L’immagine che a mio parere può rappresentare al meglio Laika è quella di Ascanio Celestini, solo in proscenio, con le mani protese, come a sorreggere qualcosa che si trova sopra e davanti a lui. Quando l’attore compie il gesto (fermo immagine ripetuto più volte, come le tiritere pronunciate) sta raccontando dei “negri”, i facchini del magazzino in sciopero, del loro picchetto caricato dalla polizia. La filastrocca, caratteristica dello stile dell’attore romano, si affianca spesso a un gesto, o a una serie di gesti; quando compie l’azione rimasta incastonata nella mia memoria, Celestini pronuncia, variando tonalità e intensità, una frase che lega inscindibilmente alto e basso, paradiso e terra. Il raccontatore ci dice dei “negri” che con una mano tengono ferma la polizia e con l’altra tengono la volta celeste che sta scivolando sempre più giù. Il destino del mondo sembra in mano ai facchini africani, ma anche nelle mani di tutti noi seduti in platea, di noi osservatori e Testimoni.
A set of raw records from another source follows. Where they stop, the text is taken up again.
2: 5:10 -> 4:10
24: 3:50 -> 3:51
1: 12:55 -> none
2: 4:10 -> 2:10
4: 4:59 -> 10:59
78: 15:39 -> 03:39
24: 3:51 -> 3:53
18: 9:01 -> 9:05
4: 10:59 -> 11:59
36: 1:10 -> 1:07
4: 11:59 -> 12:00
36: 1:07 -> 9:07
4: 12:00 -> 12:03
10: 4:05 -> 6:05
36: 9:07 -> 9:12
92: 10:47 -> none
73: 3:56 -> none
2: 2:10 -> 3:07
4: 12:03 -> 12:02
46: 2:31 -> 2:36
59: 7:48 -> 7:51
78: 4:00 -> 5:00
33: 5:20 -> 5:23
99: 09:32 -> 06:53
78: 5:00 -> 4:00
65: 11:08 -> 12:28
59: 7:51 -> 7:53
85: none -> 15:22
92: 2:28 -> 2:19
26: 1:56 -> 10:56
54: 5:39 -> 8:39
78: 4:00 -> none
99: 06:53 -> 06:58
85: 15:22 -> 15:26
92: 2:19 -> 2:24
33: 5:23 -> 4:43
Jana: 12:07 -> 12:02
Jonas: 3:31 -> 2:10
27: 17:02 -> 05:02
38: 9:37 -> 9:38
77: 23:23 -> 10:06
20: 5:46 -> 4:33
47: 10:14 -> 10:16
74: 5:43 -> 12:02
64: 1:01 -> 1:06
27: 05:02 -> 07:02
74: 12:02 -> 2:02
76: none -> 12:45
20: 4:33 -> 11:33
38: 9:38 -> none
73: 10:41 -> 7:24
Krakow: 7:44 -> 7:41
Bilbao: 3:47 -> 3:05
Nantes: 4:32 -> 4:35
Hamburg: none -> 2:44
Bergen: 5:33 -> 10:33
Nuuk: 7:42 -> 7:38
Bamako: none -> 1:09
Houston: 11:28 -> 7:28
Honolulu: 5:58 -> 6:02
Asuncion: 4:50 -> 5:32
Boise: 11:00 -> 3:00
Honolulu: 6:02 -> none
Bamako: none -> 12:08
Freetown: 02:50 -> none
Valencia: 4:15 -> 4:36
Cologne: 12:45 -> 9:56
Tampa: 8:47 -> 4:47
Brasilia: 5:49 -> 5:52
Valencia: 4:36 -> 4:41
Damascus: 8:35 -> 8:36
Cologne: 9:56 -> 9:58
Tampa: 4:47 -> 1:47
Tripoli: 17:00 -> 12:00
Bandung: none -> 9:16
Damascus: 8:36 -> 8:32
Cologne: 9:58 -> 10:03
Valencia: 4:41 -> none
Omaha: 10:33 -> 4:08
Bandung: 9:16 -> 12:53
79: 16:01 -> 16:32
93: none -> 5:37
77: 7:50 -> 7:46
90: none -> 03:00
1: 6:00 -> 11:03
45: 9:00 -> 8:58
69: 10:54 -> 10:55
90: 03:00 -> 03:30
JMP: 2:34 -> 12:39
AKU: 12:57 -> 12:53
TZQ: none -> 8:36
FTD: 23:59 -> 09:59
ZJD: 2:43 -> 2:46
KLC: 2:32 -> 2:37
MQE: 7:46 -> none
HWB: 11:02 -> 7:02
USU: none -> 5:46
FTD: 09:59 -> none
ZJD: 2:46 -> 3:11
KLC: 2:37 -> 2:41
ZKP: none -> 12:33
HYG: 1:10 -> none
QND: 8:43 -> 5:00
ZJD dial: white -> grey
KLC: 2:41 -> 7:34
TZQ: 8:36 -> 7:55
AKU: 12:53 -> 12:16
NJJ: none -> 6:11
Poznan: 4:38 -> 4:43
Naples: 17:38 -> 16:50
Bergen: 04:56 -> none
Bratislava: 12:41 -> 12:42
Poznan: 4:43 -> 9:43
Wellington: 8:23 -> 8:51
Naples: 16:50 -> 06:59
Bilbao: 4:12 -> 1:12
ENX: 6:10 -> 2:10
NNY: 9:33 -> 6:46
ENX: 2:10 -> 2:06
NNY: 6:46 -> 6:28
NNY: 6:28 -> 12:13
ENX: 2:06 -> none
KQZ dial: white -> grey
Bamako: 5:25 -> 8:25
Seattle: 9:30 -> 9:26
La maiuscola non è un caso, lo spettacolo di Celestini ha al suo centro la testimonianza, il suo valore di verità. Vedere e testimoniare è, in sé, atto concreto e senza dubbio politico. Un uomo (sorta di Cristo sbronzo di pessima sambuca) racconta agli avventori di un bar quello che c’è fuori: la narrazione è strampalata, surreale, ma per chi lo ascolta è qualcosa di concreto, verosimile. Siamo noi, seduti in platea, gli avventori del bar e abbiamo avuto bisogno di un barbone sbronzo per capire che esistono i facchini del picchetto e le guardie che li caricano, che esiste il barbone, che esiste la vecchia o la donna con la testa “impicciata”. Gli avventori del bar non escono mai dal locale, vivono una realtà virtuale; il narratore è il testimone, che vede e racconta; terminata la storia, torna a casa e trova il suo coinquilino Pietro (il fisarmonicista Gianluca Casadei, ma la voce di questi è quella, registrata, di Alba Rohrwacher) e anche a lui narra quanto visto durante la giornata.
Dalle finestre del suo palazzo, il Testimone assiste alla carica della polizia nei confronti del picchetto in sciopero e del barbone, ma anche all’intervento velleitario della vecchia che cerca di frapporsi e ci rimette una costola e a quelllo della donna con la testa impicciata che si mette tra la polizia e i facchini e inizia a pregare. L’uomo, il narratore, non interviene, ma ha visto. La sera scende in strada e bussa alla porta di un altro personaggio: la prostituta. Nonostante la diffidenza della donna l’uomo riesce a parlarle, sa che anche lei ha visto la scena, anche lei è Testimone. «Signora, noi abbiamo assistito a un prodigio. Un cieco, una vecchia e una donna con la testa impicciata, tre persone nel cuore della notte sono scese in strada per salvare la vita a un barbone». Prodigio e testimonianza aver assistito e voler raccontare, condividere. Essere testimoni ci sbalza fuori dalla nostra indifferenza, ci salva dall’impotenza che avvertiamo di fronte alle ingiustizie. Un gesto ci permette di afferrare e ricordare le parole, il corpo e la voce dell’attore ci spingono fuori dal nostro bar personale.
Chiedo scusa se ci ho messo tre mesi a uscire dal mio palazzo per entrare nel “mio” bar e raccontare a mia volta la storia di un prodigio: quello di un attore, solo in proscenio, che con una mano ferma le guardie in assetto antisommossa e con l’altra tiene su la volta celeste.